Basel has its charms, especially in early summer. The rolling Rhine, two terrific art galleries, a tram system to rival the Manchester Metrolink, and banking regulators on every street corner. Who could wish for more?
There is, though, just a hint of the less freewheeling side of Swiss society. A friend of mine at the Bank of England who was seconded to work at the Bank for International Settlements (the central banks' central bank) for a while was standing alone by his tram stop early one morning, and yawned extravagantly. (The prospect of another day working on capital ratios can take you that way). A passing cyclist stopped and told him that in Basel it is polite to put your hand in front of your mouth when you yawn.
It occurs to me that banning naked yawns could be another useful wheeze for Boris, once his Tube drinking ban has bedded down.
One good thing about Switzerland, though, is that no-one can recall the name of a single Swiss politician. The president, the finance minister, even the first lord of the Swiss admiralty, are anonymous figures. The average clockmaker or money-launderer wouldn't know them if he bumped into them in his bank vault.
Gordon Brown must by now be wishing the same were true here - though it is his attempt to create a Helvetic-style federation that threatens to derail him more than the 10p debacle. If Alex Salmond does 'bring it on', in Wendy Alexander's ladylike phrase, he might just win a carefully worded referendum on Scottish independence. And, whatever constitutional consequences there may be, one outcome would be the demise of our Scottish PM.
A modest punt on shares in Charles Clarke, a heavyweight but underinvested stock, could pay off nicely in the next 12 months.
Talking of the 10p band, quite a high rate in Switzerland, it's interesting that Gordon's apology has made no impact. Often, a heavy dose of sorry takes the wind out of the Opposition's sails, especially if the outcome of the policy was not the one intended. Blair apologised prettily for targets, once it was clear that they were distorting behaviour, and for the Iraq war, once it was clear that it was a trillion-pound disaster. (I made that last bit up, but you catch my drift).
The problem is that the effect of the abolition of the 10p tax band was exactly as intended. It was not that the Treasury didn't understand the consequences for some low-earners: they said there would be losers at the time. It was that Gordon wanted to shoot the Tory tax fox before the election, which he then forgot to hold, and the poor could wait their turn. Since they don't vote as much as the middle classes, and in the wrong places, election years are not for them.

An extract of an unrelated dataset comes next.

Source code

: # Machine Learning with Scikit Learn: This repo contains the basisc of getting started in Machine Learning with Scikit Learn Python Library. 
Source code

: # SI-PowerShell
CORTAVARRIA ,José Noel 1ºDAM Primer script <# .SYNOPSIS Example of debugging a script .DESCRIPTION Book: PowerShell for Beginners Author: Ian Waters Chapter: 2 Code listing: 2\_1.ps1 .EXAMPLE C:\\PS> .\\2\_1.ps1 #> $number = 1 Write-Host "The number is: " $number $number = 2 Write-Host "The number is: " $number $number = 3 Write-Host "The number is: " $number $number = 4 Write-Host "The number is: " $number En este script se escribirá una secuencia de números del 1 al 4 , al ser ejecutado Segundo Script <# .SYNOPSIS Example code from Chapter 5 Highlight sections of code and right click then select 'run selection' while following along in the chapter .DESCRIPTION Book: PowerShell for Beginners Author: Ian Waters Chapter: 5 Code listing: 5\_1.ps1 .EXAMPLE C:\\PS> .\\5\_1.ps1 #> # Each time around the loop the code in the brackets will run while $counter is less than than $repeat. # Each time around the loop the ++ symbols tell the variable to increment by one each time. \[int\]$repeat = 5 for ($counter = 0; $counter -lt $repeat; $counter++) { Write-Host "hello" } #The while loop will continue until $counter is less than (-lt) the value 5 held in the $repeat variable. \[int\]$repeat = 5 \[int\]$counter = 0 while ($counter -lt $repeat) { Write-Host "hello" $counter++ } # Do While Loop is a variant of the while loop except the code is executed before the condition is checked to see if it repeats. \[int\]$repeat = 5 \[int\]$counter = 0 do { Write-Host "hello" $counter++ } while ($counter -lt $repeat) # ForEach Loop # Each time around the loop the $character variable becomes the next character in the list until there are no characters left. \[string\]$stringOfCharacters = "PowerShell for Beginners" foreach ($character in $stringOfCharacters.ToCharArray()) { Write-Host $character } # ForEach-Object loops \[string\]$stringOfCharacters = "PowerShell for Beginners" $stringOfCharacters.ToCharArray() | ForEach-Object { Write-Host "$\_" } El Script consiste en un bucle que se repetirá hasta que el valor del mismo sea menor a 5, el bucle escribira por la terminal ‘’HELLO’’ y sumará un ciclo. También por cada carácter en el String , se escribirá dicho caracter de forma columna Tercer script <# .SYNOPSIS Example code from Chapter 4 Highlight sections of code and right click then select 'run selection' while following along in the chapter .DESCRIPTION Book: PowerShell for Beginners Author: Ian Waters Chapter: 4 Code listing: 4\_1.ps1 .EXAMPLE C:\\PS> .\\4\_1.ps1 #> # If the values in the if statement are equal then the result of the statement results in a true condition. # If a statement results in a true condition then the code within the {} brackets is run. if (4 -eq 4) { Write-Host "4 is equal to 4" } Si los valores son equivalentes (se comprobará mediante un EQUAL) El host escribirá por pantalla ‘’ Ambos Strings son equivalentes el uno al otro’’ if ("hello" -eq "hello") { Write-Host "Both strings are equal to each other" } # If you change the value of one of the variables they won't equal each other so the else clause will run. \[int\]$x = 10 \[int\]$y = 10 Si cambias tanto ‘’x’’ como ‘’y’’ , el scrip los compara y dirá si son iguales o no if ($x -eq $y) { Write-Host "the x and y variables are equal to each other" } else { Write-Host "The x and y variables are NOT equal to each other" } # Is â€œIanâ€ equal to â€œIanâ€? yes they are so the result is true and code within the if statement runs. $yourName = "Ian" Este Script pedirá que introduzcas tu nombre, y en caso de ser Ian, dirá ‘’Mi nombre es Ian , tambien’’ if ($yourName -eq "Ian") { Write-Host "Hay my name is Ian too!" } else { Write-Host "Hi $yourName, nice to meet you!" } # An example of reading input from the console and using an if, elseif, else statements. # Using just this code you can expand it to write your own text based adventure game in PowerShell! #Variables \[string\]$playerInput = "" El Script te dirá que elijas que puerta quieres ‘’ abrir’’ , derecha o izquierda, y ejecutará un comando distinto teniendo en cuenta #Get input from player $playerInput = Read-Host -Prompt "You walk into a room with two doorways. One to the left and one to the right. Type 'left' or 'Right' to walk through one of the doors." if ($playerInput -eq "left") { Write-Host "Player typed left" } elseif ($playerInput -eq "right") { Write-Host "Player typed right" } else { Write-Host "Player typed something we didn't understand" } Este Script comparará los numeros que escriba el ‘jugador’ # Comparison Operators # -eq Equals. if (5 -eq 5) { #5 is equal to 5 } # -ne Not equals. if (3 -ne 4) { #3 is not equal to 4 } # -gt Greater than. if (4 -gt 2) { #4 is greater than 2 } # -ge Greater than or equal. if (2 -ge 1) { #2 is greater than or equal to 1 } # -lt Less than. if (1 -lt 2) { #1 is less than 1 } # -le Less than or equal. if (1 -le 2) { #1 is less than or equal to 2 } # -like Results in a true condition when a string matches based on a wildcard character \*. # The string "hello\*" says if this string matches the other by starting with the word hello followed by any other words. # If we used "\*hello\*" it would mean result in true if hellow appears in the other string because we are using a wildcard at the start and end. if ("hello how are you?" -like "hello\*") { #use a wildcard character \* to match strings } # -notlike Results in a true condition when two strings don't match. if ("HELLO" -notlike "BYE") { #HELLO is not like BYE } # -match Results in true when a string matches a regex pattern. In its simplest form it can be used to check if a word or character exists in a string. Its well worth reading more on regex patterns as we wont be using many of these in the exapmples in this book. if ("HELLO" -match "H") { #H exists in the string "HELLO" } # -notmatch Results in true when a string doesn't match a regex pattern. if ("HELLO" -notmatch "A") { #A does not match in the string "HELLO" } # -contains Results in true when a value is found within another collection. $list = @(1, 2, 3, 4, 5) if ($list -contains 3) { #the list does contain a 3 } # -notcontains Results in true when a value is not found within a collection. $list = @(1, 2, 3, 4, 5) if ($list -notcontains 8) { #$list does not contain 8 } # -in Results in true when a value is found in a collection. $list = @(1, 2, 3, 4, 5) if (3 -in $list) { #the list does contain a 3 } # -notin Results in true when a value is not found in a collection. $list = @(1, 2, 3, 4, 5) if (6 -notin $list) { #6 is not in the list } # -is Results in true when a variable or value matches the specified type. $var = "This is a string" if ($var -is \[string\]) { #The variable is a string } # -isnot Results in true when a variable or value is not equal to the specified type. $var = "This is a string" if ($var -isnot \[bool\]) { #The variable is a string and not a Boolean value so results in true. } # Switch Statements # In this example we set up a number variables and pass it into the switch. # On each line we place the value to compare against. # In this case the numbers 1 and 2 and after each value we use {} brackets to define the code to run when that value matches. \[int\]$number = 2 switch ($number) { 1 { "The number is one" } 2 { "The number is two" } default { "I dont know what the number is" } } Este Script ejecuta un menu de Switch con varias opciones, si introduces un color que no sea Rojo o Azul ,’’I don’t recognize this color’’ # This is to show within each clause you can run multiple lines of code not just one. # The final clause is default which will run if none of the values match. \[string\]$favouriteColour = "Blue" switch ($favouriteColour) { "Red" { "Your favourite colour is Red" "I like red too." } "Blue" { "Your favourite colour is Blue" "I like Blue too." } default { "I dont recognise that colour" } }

The backbenchers, now on their high horses, were prepared to sit quiet while they thought the strategy would deliver an historic third and a half term. Now it doesn't look so clever.
What will Gordon do when he leaves office, whenever that is? An elevated international post? Possible; there is a fan club in Washington, if not in Brussels. Moderator of the Church of Scotland? Chairman of Celtic (now an outplacement post for retired Labour Scots)? He may not find commercial positions as easily as his predecessor has done. Whatever it is, I'm sure he'll follow the purdah rules. No-one has ever accused him of being out for personal gain.

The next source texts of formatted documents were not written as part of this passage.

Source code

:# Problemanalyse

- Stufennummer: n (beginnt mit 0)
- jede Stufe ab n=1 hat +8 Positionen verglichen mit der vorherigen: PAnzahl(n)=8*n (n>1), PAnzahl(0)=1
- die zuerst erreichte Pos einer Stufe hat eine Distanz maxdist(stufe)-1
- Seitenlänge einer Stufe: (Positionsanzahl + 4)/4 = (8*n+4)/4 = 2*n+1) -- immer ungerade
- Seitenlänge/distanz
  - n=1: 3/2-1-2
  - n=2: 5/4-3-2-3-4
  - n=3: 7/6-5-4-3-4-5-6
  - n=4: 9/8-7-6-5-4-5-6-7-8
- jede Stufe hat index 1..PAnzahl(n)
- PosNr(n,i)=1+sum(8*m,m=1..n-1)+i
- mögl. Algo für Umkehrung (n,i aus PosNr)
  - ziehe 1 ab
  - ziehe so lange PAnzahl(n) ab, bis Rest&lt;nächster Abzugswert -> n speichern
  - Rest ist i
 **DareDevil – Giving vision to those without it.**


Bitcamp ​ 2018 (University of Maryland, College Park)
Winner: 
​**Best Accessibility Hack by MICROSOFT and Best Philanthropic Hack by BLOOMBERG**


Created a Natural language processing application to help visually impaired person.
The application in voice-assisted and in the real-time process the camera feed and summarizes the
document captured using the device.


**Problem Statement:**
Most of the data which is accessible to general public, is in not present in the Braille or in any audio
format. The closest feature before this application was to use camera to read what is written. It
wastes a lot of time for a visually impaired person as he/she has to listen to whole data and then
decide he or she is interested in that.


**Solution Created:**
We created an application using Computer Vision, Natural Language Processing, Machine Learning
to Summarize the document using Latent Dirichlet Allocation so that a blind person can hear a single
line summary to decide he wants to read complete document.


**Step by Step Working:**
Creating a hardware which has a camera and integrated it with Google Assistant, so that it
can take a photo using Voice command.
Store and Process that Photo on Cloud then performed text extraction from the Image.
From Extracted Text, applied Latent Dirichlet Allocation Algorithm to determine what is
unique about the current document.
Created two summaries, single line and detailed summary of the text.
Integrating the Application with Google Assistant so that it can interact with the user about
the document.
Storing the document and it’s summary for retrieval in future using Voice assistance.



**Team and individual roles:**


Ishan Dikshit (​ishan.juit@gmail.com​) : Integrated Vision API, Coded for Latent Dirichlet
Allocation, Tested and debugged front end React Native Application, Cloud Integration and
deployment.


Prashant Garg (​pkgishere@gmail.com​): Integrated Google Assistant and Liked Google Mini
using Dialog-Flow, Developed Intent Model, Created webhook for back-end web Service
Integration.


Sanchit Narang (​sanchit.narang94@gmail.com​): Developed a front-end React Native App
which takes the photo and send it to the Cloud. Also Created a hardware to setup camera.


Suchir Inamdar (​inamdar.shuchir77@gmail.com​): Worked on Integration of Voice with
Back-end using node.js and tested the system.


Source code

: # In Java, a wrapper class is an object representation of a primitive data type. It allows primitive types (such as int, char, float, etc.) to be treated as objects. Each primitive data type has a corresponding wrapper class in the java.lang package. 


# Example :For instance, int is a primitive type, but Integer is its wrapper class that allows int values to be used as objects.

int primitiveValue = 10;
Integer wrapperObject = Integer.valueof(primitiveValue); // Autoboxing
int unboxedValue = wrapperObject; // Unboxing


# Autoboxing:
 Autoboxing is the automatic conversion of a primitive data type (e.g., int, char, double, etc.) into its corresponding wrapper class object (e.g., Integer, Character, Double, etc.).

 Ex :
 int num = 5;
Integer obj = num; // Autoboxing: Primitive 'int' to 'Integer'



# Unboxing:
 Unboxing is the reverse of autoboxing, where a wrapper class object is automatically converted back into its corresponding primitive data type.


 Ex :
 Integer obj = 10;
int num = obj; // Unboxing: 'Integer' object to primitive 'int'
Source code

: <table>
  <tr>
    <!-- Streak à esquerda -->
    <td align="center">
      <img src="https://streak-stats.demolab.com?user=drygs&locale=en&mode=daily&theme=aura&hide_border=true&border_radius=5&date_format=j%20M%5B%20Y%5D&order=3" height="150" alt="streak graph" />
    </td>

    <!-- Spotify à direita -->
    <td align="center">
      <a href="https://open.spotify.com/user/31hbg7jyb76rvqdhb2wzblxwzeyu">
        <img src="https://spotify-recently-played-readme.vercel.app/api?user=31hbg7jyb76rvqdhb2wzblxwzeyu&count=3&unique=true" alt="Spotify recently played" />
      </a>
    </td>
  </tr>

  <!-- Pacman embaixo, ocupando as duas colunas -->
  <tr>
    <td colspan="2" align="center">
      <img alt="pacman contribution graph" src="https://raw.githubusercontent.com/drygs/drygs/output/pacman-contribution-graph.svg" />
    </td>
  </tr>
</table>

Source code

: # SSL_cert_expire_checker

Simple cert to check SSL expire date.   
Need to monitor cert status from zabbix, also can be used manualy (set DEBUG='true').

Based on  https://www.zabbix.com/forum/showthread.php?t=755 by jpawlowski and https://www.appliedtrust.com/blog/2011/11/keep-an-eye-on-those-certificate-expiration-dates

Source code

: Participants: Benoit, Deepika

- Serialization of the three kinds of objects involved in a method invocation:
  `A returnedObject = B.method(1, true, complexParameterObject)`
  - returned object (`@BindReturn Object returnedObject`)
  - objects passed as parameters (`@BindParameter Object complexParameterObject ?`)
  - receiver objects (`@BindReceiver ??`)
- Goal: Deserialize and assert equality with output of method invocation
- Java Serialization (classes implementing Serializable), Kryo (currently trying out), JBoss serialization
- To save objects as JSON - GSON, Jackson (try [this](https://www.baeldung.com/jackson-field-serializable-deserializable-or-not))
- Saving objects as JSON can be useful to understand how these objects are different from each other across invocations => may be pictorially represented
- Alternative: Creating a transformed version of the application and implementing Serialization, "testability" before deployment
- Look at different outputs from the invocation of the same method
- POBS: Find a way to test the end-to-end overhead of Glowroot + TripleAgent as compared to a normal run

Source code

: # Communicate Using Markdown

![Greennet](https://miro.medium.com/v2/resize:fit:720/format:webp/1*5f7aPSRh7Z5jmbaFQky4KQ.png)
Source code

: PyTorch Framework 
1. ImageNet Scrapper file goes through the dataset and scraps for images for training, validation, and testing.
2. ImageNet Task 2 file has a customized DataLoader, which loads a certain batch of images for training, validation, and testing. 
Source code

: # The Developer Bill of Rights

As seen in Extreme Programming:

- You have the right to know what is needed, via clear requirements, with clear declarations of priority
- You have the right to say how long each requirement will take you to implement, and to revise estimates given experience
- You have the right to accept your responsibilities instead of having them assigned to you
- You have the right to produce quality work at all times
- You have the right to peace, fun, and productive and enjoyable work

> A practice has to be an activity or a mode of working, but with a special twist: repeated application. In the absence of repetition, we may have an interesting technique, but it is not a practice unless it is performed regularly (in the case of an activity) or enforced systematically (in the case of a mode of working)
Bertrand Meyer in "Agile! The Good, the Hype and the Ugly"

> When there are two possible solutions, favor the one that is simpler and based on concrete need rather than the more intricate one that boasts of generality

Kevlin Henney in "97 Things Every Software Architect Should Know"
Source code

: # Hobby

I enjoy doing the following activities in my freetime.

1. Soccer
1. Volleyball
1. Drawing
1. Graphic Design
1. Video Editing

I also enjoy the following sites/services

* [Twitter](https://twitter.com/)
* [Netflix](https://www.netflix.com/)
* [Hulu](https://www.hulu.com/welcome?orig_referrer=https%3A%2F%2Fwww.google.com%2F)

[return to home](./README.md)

The rules are pretty clear for politicians. What are they for lord chief justices? An ex-lord chancellor like Charlie Falconer is not allowed to return to the law, which seems a bit rough. Yet Lord Woolf was able to take £6,000 a day from British Aerospace to whitewash ... sorry, to conduct a rigorous investigation into all aspects of its procedures, except the ones everyone is interested in, relating to the Al-Yamamah contracts. Asked how objective he could be in these circumstances, his lordship came over all bewigged and infallible, and asked the questioner to wash his mouth out. Seemed a fair point to me.
Jordan doesn't have many billions to throw around on Eurofighters. And it has accepted a million Iraqi refugees without fuss. There are only five million of them, so this is the equivalent of our receiving 12 million French, fleeing the Bruni-Sarkozy dream regime. Boris would have to ban garlic on the Tube, which used to be quite a hazard on the Paris metro in my youth. The Jordanians live in a dangerous neighbourhood, yet seem remarkably cheerful about it.
I was there to talk about Islamic finance. I know a little bit about it, honest. And I didn't visit a single castle. Islamic finance, which bans charging or paying interest, is on the rise. Since the transactions have to be related to the real economy, the Jordanians have avoided the kind of securitisation debacles that have hit conventional banks. They are a tiny bit smug about it, though they acknowledge problems of their own. One imam says a new product is Koran-friendly, another issues a fatwa. The rules keep changing.
So the main beneficiaries are the lawyers, who can pontificate for hours on sharia compliance. Maybe this is what the Archbish of Canterbury was getting at in his Delphic speech on parallel legal systems. When at the Treasury, Gordon said he was going to issue a sukuk - an Islamic bond. But no news recently. Maybe he's consulting his own imam, Frank Field.